Das Ganze mag durchaus noch als Pausenfüller für eine TV-Gala taugen, auf einem erklärten Jazz-Festival hat diese angejahrte Westentaschen-Reproduktion der späten Weather-Report-Tage nur sehr bedingt etwas zu suchen. Zum Schluss folgt, schon klar, die „Tatort“-Titelmusik, in doppeltem Tempo gespielt und vom Publikum durchaus bejubelt. Der Jazz ist eben ein weites Feld und die Theaterhaus Jazztage machen erklärtermaßen kein Programm für Spezialisten, sondern eher für den Mainstream einer Minderheitenmusik.

Kleine Besetzungen mit Sinn für die Stille

Dass man programmatisch auf Pop-Acts verzichtet, heißt nicht, dass man sich nicht offen und werbend für zugängliche improvisierte Musik zeigt. Man kann bei den Theaterhaus Jazztagen daher vieles entdecken: zum Beispiel die imaginäre Folklore, die der Akkordeonist Luciano Biondini, der Tubist Michel Godard und der Perkussionist Lucas Niggli sehr luftig spielen. Was Niggli mit seinem Schlagzeugwerk anstellt, ist filigran und virtuos, wird aber von Godard amüsant konterkariert, wenn er zum E-Bass greift und die immergleichen vier Läufe spielt.

Während dieses leise Trio immerhin auf den Sommerurlaub im Süden Appetit macht, feiern unweit kraftmeiernd die siebziger Jahre fröhliche Urständ. Hier gastiert die japanische Pianistin Hiromi, unterstützt vom Bassisten Anthony Jackson und dem Schlagwerker Simon Phillips. Gespielt wird extrem virtuoser, komplizierter und leider völlig seelenloser Fusion-Jazz-Rock, bei dem nicht nur das Monster-Schlagzeug von Phillips sich wie eine Karikatur längst vergangener Zeiten ausnimmt. In Solopassagen bleibt Hiromis Spiel technisch brillant, changiert aber eher zwischen Satie und Ravel.

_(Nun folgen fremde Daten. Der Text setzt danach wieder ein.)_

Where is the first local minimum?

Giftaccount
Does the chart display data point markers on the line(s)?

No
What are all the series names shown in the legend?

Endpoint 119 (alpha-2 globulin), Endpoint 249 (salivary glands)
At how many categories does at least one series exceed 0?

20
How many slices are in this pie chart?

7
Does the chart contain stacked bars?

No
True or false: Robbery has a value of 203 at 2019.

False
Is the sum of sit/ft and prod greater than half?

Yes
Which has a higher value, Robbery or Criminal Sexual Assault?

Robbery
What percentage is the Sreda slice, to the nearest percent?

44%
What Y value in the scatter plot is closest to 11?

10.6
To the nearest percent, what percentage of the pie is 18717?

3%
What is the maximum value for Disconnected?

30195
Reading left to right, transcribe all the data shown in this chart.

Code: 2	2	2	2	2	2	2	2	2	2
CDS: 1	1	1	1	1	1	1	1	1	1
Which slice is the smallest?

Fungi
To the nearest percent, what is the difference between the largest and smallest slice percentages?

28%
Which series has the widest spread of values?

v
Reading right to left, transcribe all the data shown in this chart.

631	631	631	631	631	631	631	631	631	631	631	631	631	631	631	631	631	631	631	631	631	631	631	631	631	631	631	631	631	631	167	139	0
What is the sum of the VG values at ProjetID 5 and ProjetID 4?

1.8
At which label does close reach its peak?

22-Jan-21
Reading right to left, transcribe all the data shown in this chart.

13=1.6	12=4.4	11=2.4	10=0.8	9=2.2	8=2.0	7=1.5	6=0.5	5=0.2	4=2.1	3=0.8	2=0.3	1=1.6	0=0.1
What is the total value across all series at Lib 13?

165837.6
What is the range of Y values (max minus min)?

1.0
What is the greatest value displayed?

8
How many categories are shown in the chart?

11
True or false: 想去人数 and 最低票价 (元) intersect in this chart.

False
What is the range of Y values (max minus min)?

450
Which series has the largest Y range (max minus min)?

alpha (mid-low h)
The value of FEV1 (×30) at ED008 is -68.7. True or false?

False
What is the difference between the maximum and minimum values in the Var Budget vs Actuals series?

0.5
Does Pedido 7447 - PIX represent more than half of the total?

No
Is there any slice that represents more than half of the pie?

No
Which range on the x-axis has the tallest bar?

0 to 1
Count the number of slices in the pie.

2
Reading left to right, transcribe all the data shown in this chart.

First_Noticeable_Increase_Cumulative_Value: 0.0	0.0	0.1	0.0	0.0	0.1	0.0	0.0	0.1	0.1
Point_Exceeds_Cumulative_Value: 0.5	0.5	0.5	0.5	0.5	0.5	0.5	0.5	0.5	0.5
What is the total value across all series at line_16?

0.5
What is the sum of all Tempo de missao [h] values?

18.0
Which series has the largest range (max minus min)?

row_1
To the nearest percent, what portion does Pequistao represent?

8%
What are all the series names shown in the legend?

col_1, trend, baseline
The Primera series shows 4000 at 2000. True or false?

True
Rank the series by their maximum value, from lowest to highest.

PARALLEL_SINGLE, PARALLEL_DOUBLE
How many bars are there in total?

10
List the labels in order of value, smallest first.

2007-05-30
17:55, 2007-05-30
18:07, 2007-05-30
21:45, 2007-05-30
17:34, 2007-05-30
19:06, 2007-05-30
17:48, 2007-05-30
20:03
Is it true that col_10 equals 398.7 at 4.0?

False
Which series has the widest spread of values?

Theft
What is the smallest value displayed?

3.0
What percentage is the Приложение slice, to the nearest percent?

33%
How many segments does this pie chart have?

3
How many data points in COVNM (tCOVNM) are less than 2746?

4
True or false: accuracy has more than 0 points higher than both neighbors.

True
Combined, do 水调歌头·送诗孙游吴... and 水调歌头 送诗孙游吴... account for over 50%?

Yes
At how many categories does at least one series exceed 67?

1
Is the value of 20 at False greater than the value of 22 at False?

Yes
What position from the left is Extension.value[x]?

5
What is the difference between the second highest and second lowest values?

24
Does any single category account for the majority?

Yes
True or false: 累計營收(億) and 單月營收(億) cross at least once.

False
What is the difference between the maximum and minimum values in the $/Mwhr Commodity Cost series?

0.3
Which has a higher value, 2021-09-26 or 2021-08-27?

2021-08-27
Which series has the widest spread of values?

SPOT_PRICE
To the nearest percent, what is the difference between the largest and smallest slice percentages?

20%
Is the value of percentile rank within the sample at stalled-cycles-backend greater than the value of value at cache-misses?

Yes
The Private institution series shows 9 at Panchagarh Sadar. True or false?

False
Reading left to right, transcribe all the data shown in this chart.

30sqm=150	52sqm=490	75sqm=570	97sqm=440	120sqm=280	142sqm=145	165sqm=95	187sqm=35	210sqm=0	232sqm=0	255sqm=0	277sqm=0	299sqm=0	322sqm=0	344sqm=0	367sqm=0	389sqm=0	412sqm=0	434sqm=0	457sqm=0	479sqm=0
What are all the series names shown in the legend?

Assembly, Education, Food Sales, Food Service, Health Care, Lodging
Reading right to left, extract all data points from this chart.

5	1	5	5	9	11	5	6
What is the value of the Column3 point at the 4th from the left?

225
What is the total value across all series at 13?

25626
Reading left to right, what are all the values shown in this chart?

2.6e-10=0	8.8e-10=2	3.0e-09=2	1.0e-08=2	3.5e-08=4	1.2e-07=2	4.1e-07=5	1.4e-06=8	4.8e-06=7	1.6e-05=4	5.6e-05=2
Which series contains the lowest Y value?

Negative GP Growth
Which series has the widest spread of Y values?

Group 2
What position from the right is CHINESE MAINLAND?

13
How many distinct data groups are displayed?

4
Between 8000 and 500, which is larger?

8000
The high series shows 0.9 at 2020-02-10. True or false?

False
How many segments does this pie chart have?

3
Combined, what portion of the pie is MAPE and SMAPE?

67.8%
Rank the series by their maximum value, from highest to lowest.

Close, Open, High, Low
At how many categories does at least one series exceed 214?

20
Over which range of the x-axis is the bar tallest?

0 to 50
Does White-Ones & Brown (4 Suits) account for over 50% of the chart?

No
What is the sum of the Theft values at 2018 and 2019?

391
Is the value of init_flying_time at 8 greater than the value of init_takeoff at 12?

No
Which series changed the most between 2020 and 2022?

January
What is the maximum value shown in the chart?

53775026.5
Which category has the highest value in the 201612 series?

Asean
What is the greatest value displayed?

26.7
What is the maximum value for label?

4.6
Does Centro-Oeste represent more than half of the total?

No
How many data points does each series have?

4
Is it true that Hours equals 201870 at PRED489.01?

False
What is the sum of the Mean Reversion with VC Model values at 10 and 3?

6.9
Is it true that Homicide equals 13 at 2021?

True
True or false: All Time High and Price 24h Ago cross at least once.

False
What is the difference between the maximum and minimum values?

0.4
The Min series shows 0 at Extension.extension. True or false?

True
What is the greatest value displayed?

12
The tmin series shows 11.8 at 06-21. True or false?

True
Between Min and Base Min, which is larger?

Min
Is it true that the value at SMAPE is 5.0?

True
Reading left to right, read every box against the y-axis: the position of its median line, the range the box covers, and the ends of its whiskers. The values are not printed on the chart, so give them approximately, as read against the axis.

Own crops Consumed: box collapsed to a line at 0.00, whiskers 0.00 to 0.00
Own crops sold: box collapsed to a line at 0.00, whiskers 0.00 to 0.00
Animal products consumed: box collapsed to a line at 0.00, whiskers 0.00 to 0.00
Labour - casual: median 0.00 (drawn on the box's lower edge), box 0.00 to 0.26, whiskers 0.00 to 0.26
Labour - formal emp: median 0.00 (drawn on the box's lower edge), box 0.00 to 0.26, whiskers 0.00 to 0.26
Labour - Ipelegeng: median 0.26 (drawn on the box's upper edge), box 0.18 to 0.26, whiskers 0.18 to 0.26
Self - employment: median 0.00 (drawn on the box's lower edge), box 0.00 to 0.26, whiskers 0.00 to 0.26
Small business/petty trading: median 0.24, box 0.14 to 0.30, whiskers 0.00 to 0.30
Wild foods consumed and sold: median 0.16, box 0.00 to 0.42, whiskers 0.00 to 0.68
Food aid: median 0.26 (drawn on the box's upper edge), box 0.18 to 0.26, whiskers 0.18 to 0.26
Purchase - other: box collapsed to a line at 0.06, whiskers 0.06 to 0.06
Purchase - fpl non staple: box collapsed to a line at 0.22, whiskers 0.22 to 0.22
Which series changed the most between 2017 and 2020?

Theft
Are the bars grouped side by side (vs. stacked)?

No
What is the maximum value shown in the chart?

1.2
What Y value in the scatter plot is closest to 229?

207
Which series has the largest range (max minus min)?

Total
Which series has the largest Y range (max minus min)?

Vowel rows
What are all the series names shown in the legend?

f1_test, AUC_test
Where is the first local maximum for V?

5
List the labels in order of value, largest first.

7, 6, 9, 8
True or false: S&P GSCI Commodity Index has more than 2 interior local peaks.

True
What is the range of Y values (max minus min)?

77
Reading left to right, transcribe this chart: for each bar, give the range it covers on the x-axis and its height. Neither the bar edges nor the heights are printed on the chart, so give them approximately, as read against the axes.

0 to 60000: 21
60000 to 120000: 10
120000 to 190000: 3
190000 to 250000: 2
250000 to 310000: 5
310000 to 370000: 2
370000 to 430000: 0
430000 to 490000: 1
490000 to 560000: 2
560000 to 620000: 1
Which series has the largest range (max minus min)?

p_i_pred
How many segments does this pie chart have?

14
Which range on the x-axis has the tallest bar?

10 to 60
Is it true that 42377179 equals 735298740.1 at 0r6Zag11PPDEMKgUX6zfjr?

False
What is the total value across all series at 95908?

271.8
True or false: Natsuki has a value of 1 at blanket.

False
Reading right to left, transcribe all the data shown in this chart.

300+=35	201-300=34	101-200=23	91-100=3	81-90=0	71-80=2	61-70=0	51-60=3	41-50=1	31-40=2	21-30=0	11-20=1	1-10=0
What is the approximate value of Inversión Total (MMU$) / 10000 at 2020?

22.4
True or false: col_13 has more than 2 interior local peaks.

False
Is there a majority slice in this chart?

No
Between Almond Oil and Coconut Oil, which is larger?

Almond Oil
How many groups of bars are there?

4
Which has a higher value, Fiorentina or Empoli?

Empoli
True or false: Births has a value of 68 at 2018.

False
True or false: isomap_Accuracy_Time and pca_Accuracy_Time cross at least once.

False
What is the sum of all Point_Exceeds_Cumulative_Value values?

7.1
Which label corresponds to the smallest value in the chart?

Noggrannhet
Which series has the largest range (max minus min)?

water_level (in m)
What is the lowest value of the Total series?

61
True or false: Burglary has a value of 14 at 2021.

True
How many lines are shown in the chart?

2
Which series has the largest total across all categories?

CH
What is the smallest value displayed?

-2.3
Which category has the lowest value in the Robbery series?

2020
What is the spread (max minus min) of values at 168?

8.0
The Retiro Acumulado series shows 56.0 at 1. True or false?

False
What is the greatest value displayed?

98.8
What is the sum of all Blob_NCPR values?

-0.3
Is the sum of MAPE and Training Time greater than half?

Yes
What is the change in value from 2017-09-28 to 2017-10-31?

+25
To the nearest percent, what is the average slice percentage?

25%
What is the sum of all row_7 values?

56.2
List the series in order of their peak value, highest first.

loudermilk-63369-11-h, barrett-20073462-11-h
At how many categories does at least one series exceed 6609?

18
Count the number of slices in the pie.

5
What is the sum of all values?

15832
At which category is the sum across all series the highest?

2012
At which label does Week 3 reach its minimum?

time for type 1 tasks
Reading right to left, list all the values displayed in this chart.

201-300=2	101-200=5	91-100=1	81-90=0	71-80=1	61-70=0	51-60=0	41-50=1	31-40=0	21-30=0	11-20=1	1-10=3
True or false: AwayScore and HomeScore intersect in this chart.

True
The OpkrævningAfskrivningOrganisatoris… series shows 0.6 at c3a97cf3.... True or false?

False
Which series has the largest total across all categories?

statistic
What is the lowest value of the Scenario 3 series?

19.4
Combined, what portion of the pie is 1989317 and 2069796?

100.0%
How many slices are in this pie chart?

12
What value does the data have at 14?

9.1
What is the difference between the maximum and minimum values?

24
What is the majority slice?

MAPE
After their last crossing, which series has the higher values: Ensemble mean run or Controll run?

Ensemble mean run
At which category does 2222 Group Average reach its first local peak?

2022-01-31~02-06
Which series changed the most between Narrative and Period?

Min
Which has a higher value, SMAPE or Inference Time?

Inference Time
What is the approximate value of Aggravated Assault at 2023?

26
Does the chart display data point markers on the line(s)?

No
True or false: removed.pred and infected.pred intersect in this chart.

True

Als Gegenmittel zu derart selbstzweckhaft exekutierter Wucht taugen die kleinen Besetzungen mit Sinn für die Stille zwischen den Tönen. So gab es etwa das neue Duo des Gitarristen Philip Catherine und des Bassisten Martin Wind zu entdecken. Oder die Lokalmatadoren Patrick Bebelaar (Klavier), Herbert Joss (Trompete, Flügelhorn, Alphorn) und Günter Lenz (Bass), die ihr aktuelles Programm bei allerbester Laune spielten – so lässig, dass manche Zwischenansage zum Kalauer geriet. Kammermusikalischer Comedy-Jazz war das, eine echte Marktlücke.

Das Ergebnis ist ein originelles Gesamtpaket

Wer wissen wollte, wohin die Reise des Jazz künftig gehen könnte, wurde bei den größeren Ensembles fündig. So versucht die Big Band Big Graz verschiedenste Einflüsse aus elektronischer Musik, Welt-, Tanz- und Pop-Musik zu einem Ganzen für ein großes Ensemble zu verschmelzen, unter Einbeziehung von „Visuals“. Das Ergebnis ist ein originelles Gesamtpaket. Live überzeugen die „Urban Folktales“ (Albumtitel) noch nicht, weil die Konzeption nicht konsequent zu Ende gedacht oder umgesetzt ist – und sich immer wieder sehr konventionelle Big-Band-Usancen vors Konzeptuelle schieben und die „Visuals“ mit Found-Footage-Material oder Animationen der Musik nichts hinzufügen.

Etwas weiter sind da Nik Bärtschs Ronin aus der Schweiz, die sich stärker noch als Band-Einheit präsentieren, auf virtuose Soli verzichten und als extrem flexible Einheit agieren. Längst haben die Schweizer ihren originellen Sound derart perfektioniert, dass sie mit drei weiteren Bläsern und einem Gitarristen neue Klangfarben addieren und als Ronin Rhythm Clan ihren „Zen Funk“ zugänglicher und erdiger gestalten können. Zudem verstehen Ronin sich visuell zu präsentieren und haben sich – auf diesem Festival leider die Ausnahme – über die Dramaturgie eines Konzerts Gedanken gemacht, das mehr als eine Abfolge von Stücken ist.

Ohne jeden Schnickschnack

Dass es auch anders geht, bewies dann der Auftritt der neuen und mit vielen jungen Musikern besetzten Theaterhaus Concert Jazz Band. Man spielte unter der Leitung des Altstars Joe Gallardo ganz einfach ein erstklassiges Latin Jazz-Programm, dynamisch, funky, voller Hingabe und Begeisterung, mit einer ganzen Reihe solistischer Glanzstücke – und völlig ohne jeden Schnickschnack. Die ganz alte Schule!

Das Publikum reagierte auf diesen unprätentiösen Auftritt, der dem Festival dennoch einen weiteren musikalischen Höhepunkt bescherte, völlig in den Bann geschlagen. Gestern abend endete die diesjährige Ausgabe der Jazztage mit einem Duo-Auftritt von Ulrich Gumpert und Günter Baby Sommer.